Originally published Oct. 20, 2016 by The State Hornet
A group of about a dozen students protested by chanting and walking through and around the University Union on Thursday afternoon while U.S. Customs and Border Protection (CBP) members were on campus for a criminal justice career information event.
“(CBP) were invited by the American Criminal Justice Association,” said Rosa Barrientos, a student who was leading the protesters, who added that the protesters weren’t with any particular group. “Border patrol has a history of deporting immigrants; we’re tired of that.”
The group of students chanted phrases such as “no justice, no peace” and held up “CBP out of Sac State” signs.
Hector Barrios, president of the American Criminal Justice Association at Sac State, explained that CBP is not an agency that deals with deporting people, but rather is concerned with protection of the borders. He said that CBP doesn’t single out any one ethnicity and that they protect all U.S. points of entry, including the Canadian border and airports.
“The (CBP members) we have here are stationed at San Francisco Airport, so basically what they do is baggage, passports, stuff like that,” said Barrios, who was hosting the career event in the Redwood Room of the University Union. “I know the protest was mainly based because they felt disrespected. They felt their sensitivity wasn’t taken seriously. We invited (CBP) because they have a high interest with the students that want to go into that department.”
Barrios made a distinction between CBP and U.S. Immigration and Customs Enforcement (ICE), which has a primary function of deporting people who are illegally in the country, according to its official website.
Barrientos said the main concern was that students were not informed ahead of time that CBP would be on campus.
“We have 800 undocumented students here on campus,” she said. “We pay the same tuition as everybody else. We deserve safety. We deserve justice. We deserve the same thing as any other student.”
Barrios said the event wasn’t widely publicized on campus because it was intended to be for criminal justice students rather than the entire campus.
“There’s fliers and our Criminal Justice Department sent an email to every student within the department,” he said. “This is a law enforcement career fair, so that’s who our target was.”

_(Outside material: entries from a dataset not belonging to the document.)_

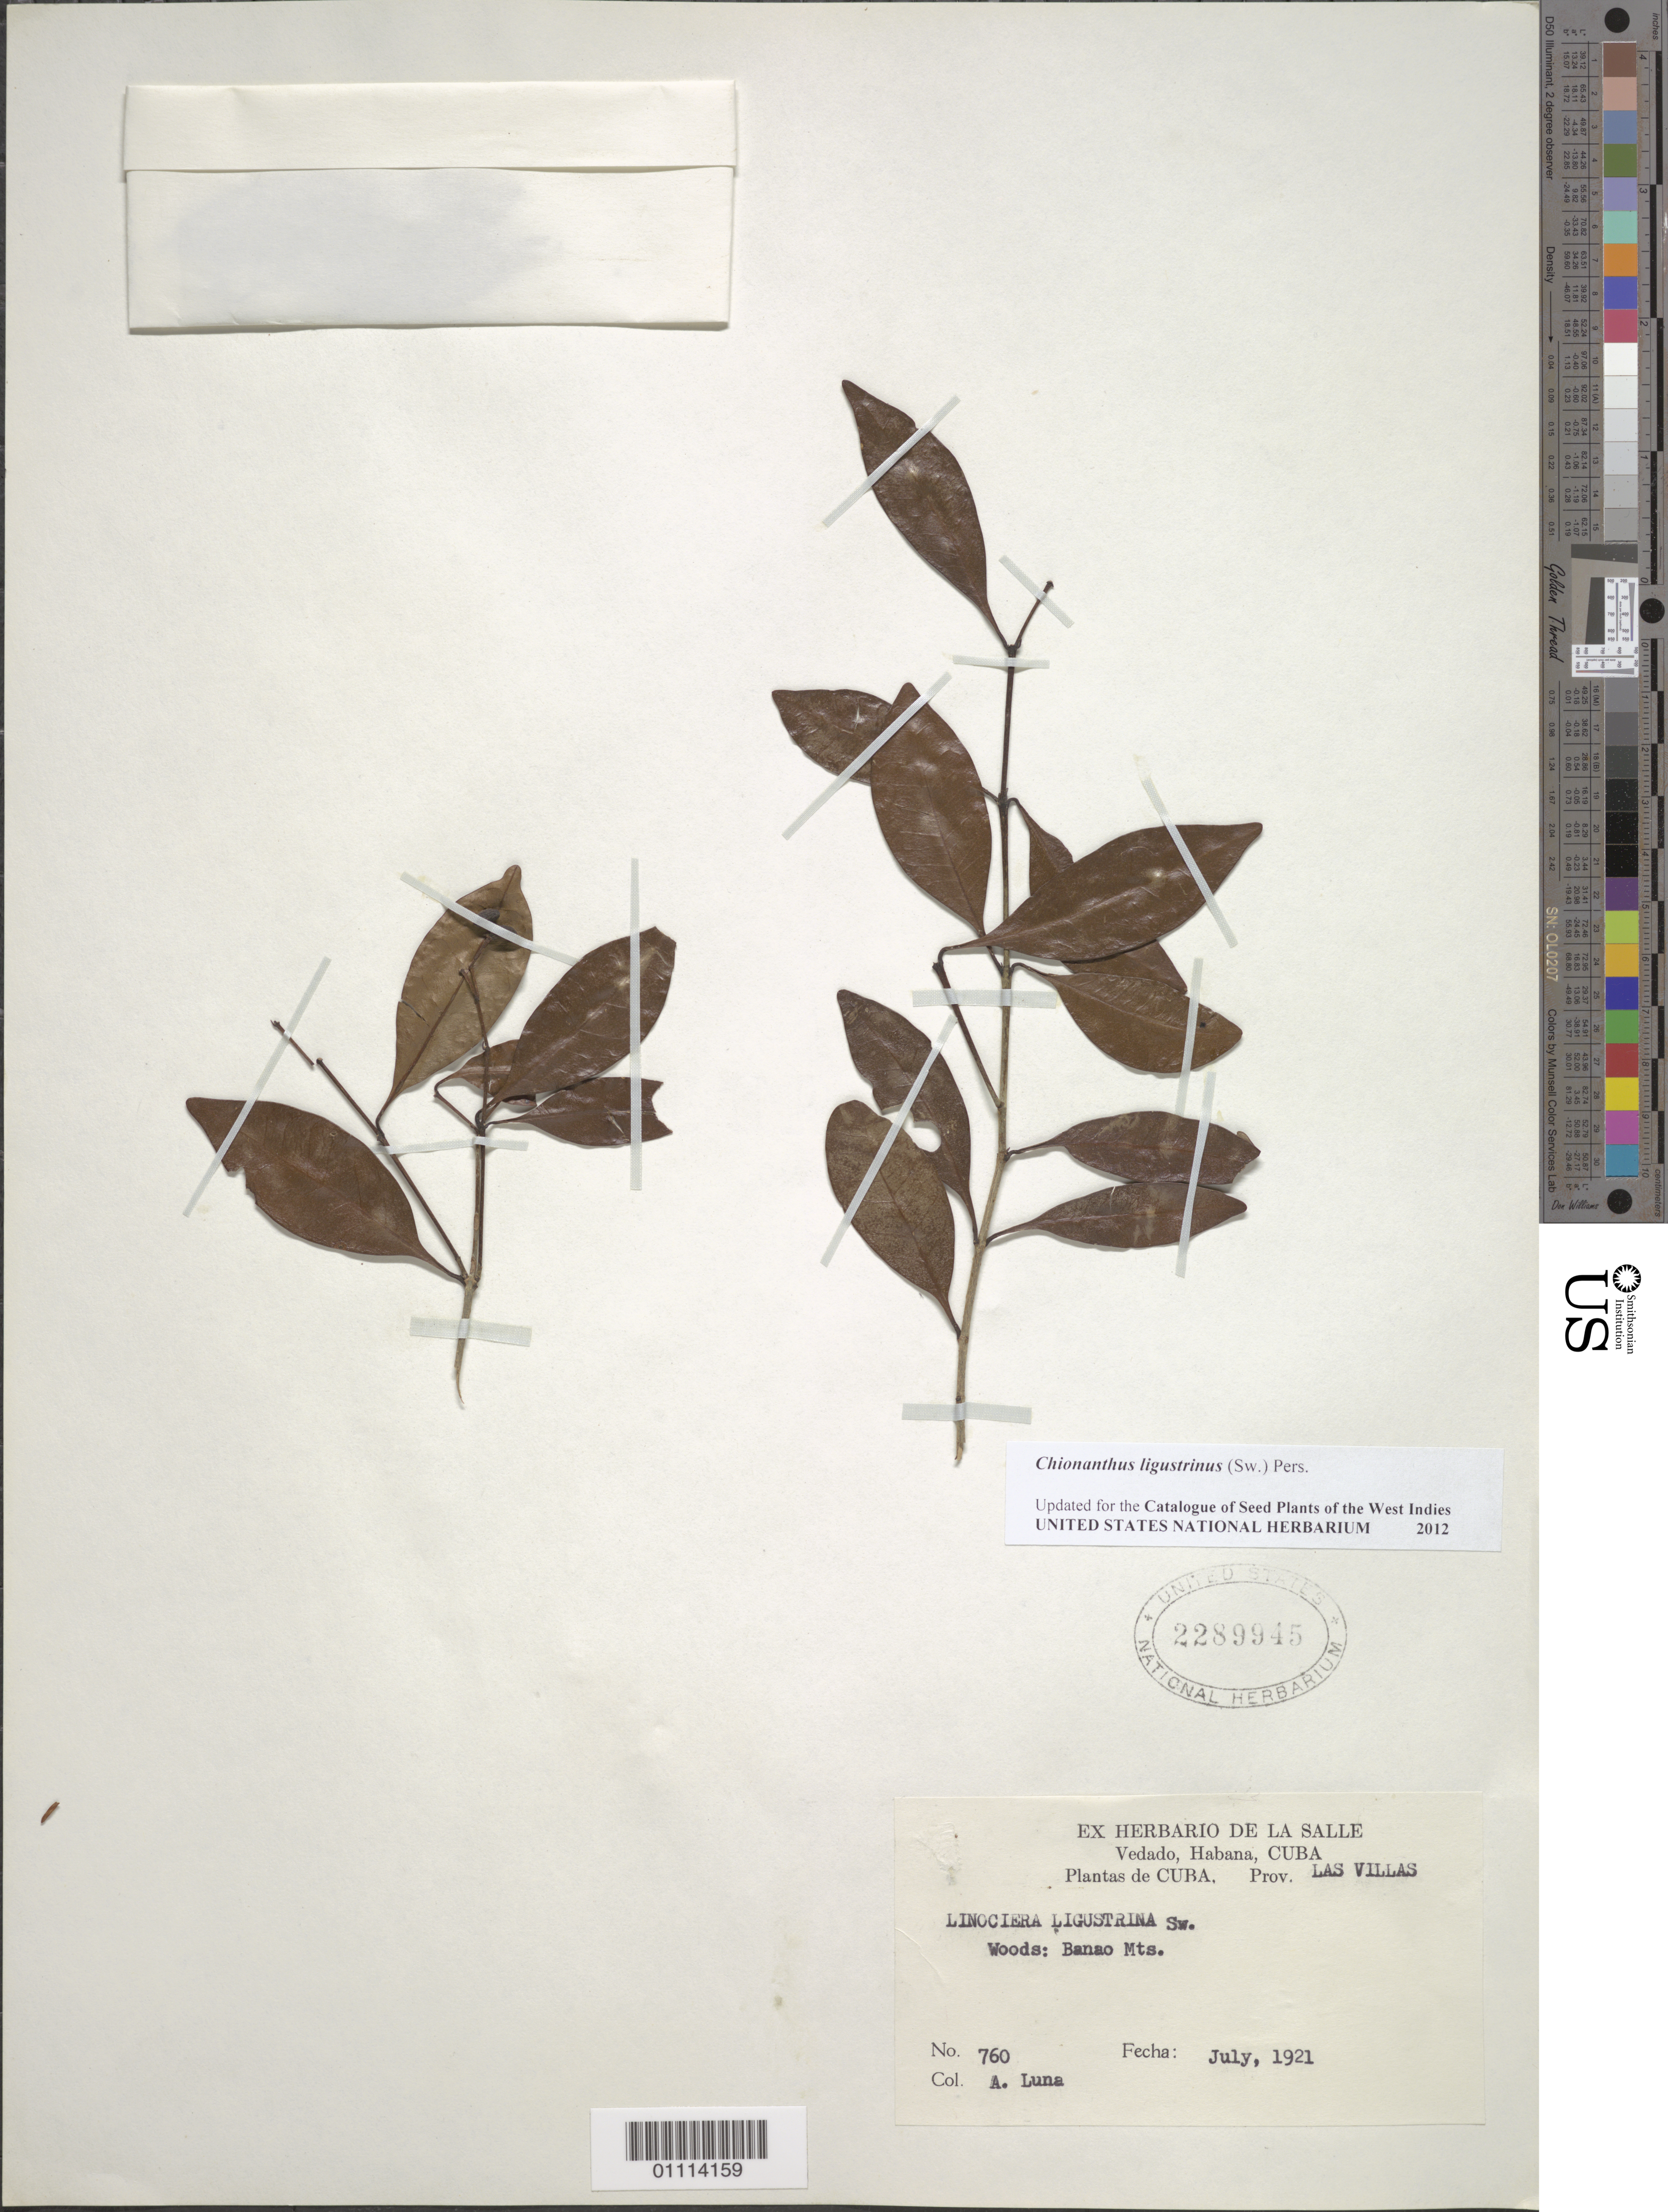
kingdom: Plantae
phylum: Tracheophyta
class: Magnoliopsida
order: Lamiales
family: Oleaceae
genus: Linociera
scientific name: Linociera ligustrina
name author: (Sw.) Sw.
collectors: A. Luna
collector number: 760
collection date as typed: Jul 1921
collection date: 1921-07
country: Cuba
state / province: Sancti Spiritus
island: Cuba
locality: Woods: Banao mts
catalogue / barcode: US 2289945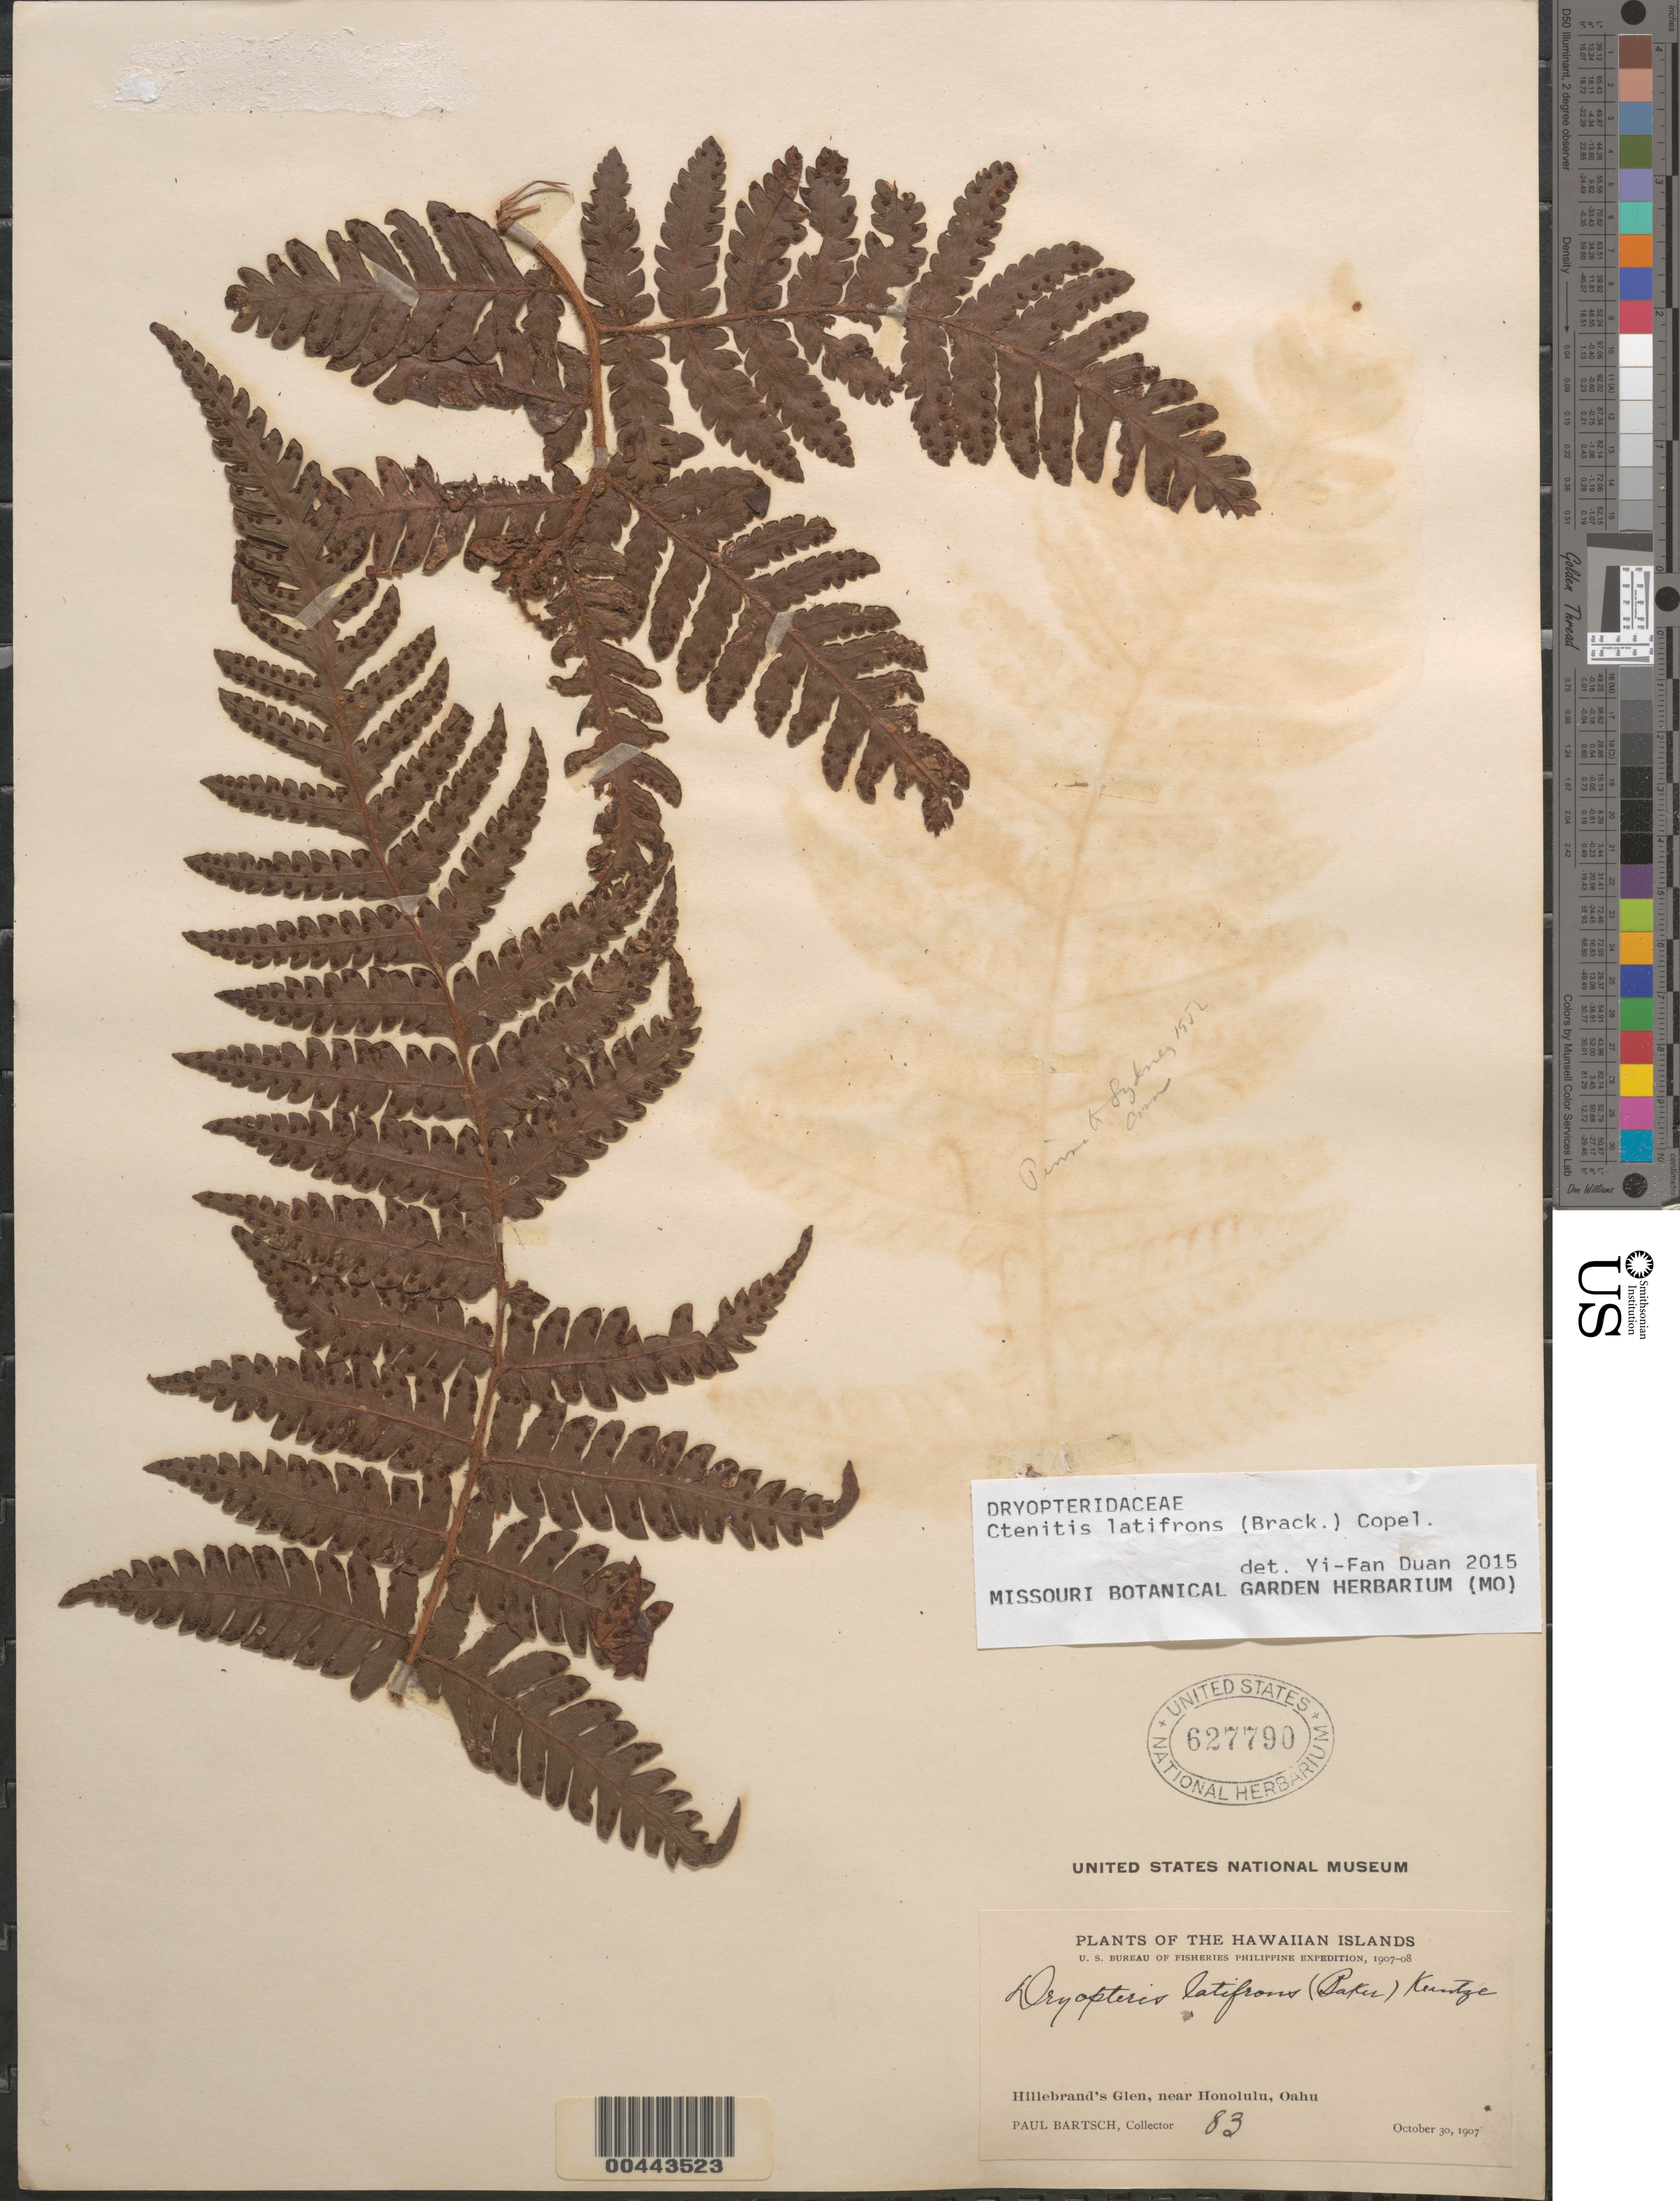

Barrios said the student protesters were welcome to come in and speak to the event’s organizers or the border protection representatives directly.
“(The protesters) could have came in and talked to (CBP),” said Barrios. “(The protesters) would have found out (CBP’s) job title, what they do. (The protesters) would have found out that (the CBP members are) stationed at the airport. They’re not going knocking on someone’s homes and dragging family members out. They’re not doing that.”